Personal information
- Full name: Patricio David Schwob León
- Date of birth: 14 April 1986 (age 39)
- Place of birth: Santiago, Chile
- Height: 1.80 m (5 ft 11 in)
- Position: Striker

Youth career
- Talagante (city team)

Senior career*
- Years: Team / Apps / (Gls)
- 2005: Deportes Arica / 12 / (4)
- 2006–2007: Magallanes / 31 / (15)
- 2008: Trasandino / 38 / (20)
- 2009: Iberia / 26 / (11)
- 2010: Deportes Puerto Montt / 33 / (10)
- 2011: Cobreloa / 20 / (3)
- 2012: Deportes Concepción / 18 / (9)
- 2013: Unión Temuco / 10 / (5)
- 2013–2014: Deportes Temuco / 26 / (7)
- 2014–2015: Curicó Unido / 29 / (9)
- 2015–2016: Unión San Felipe / 13 / (2)
- 2016–2017: Deportes Pintana / 19 / (2)
- Total:  / 275 / (97)

= Patricio Schwob =

Chilean footballer (born 1986)

Patricio David Schwob León (born 14 April 1986) is a Chilean former footballer who played as a striker. His last club was Deportes Pintana.

==Career==
As a player of Talagante city team, he joined Deportes Arica in the Primera B de Chile at the age of nineteen.
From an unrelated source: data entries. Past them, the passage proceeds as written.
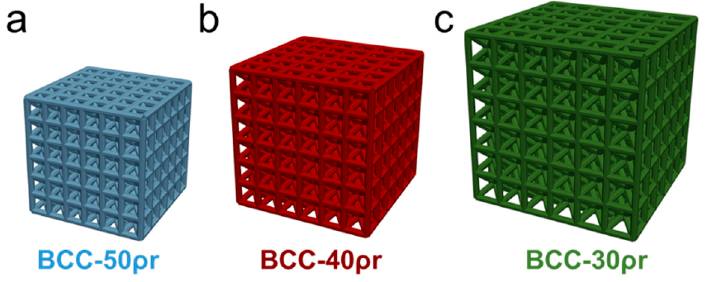
Figure 5. Designs for ( a ) BCC-50 ρ r ( b ) BCC-40 ρ r , and ( c ) BCC-30 ρ r lattices designed with BCC unit cells of 500 µm diameter with 50%, 40%, and 30% relative densities, respectively.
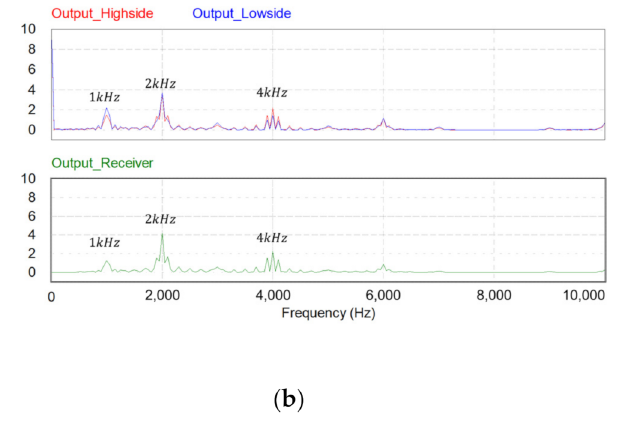
Figure 17. Transmitter/receiver response characteristics (normal state): ( a ) transmitter/receiver frequency response; ( b ) transmitter/receiver FFT characteristics.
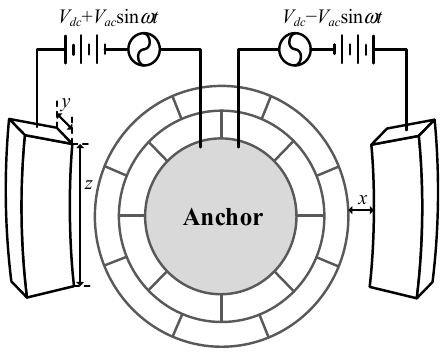
Figure 4. Infliction of the drive voltage .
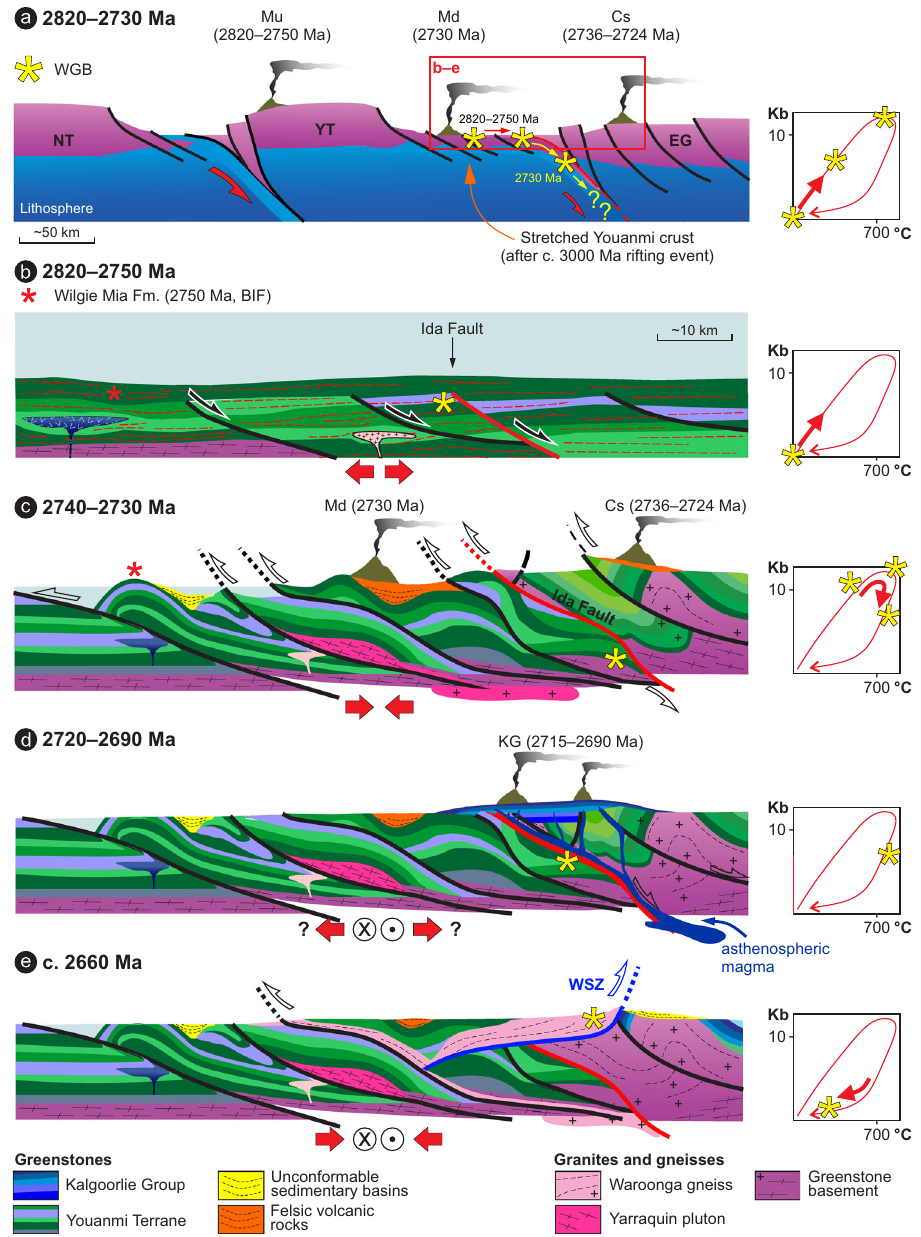
Fig. 8 | Tectonomagmatic evolution of the Waroonga greenstone belt (WGB) andtheYilgarnlithosphere. Cartoonoutliningthetectonomagmaticevolutionof the WGB and the Yilgarnlithosphere in the Meso- to Neoarchean. Note the change of scale from ( a ) to ( b ). a Long-term plate con fi guration characterized by the convergence between the Narryer (NT) and the Youanmi-Eastern gold fi elds ter- ranes (YT and EG, respectively). Volcanism with an arc signature occurred in the Murchison 41 (Mu),Marda 63 (Md)andCosmos 61 (Cs)areas. b Thepre-orogenicperiod (until c.2750 Ma 40 ) re fl ects the accumulation of a thick greenstone pile dominated by ma fi c – ultrama fi c volcanic rocks interlayered with BIFs, devoid of any clastic input 40 . The WGB developed at c. 2820Ma, in the vicinity of the proto-Ida Fault. c Synmagmatic shearing along large-scale, east-dipping contractional structures,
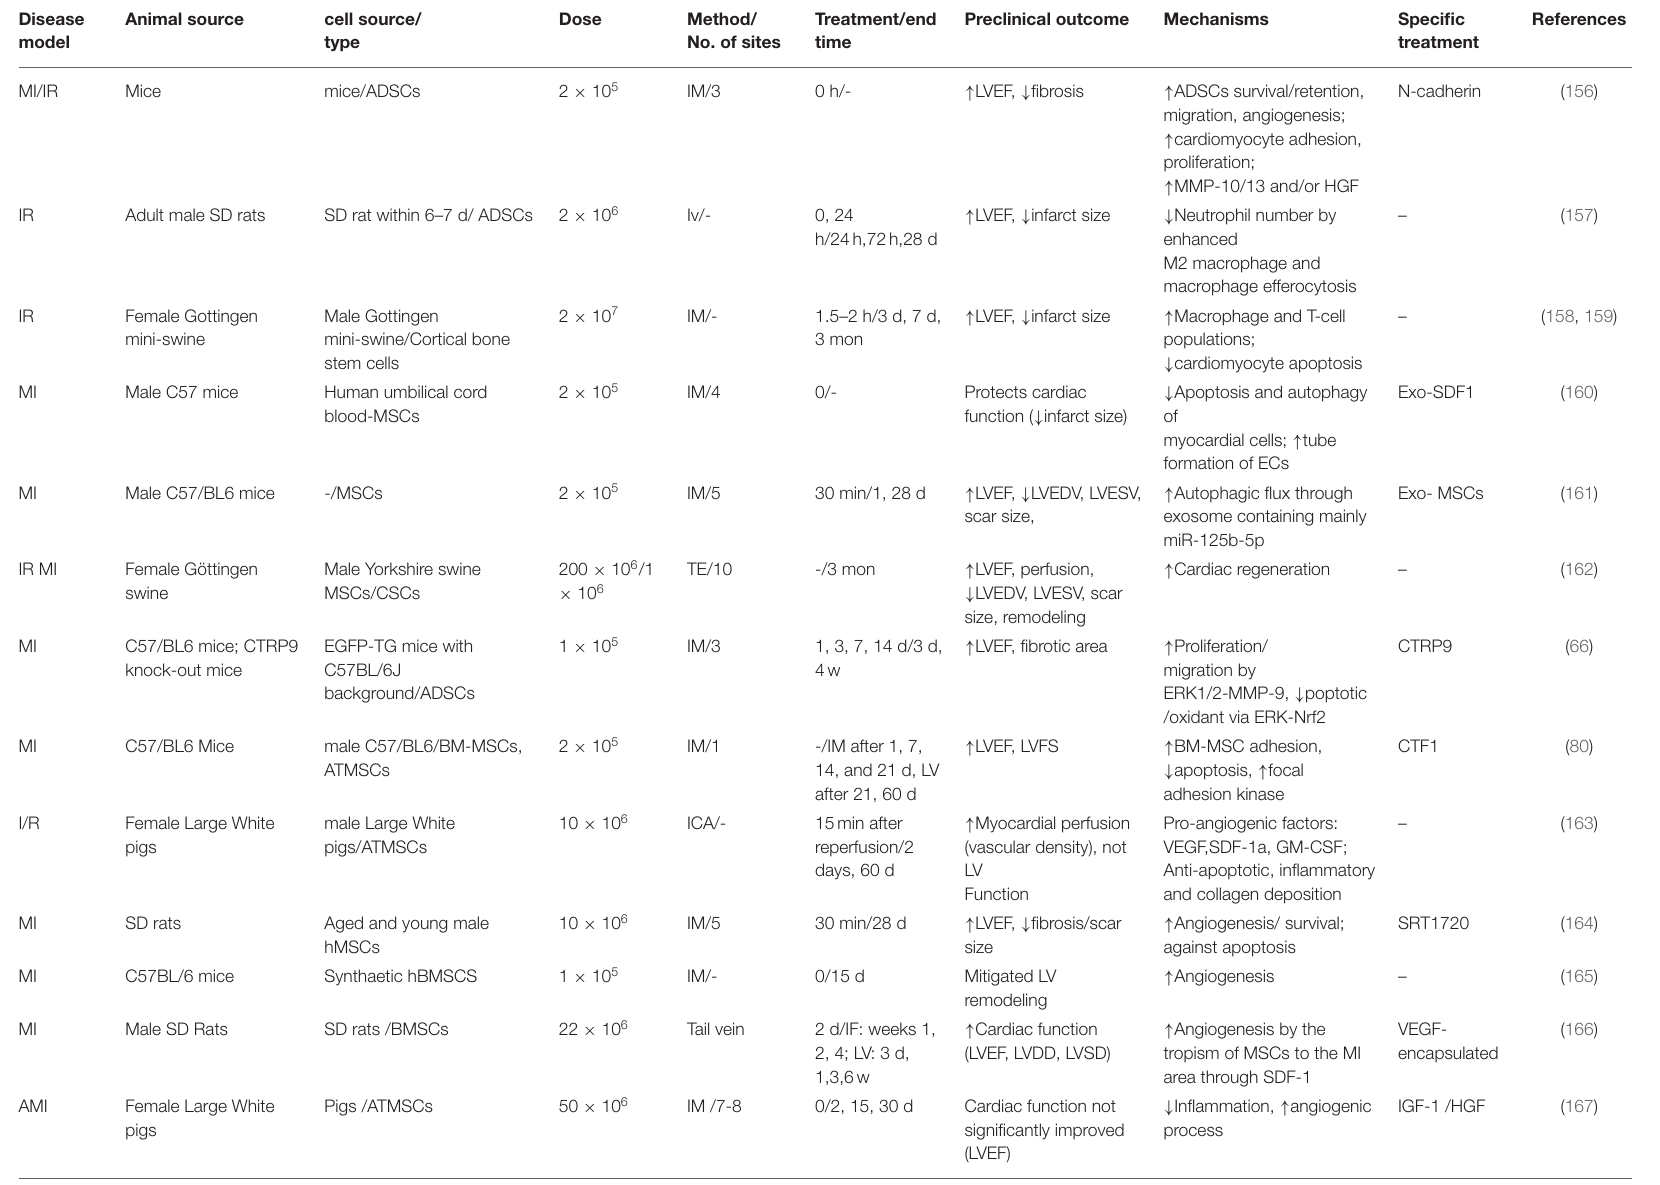
TABLE 3 | Representative animal studies performed using MSCs in ischemic models. Disease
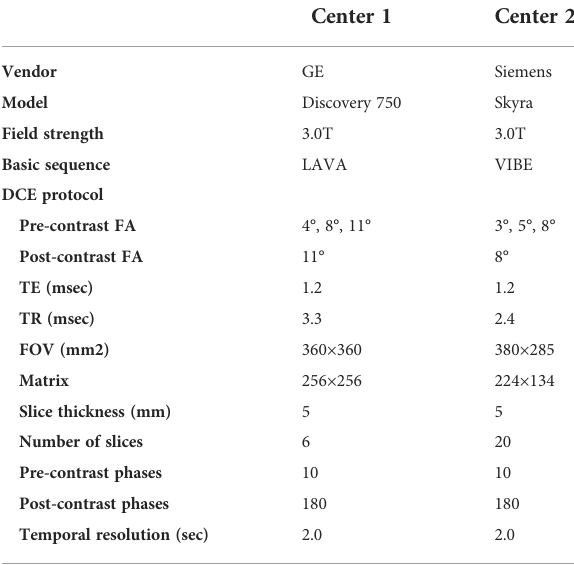
TABLE 1 Parameters of DCE MRI acquisition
Schwob played at all categories of the Chilean football, and retired in 2017 after playing for Deportes Pintana.

==Personal life==
Schwob is of German descent.

After retiring from football and developing several jobs in his homeland, Schwob moved to the United States at the end of 2022 thanks to a friend and works in new car parking.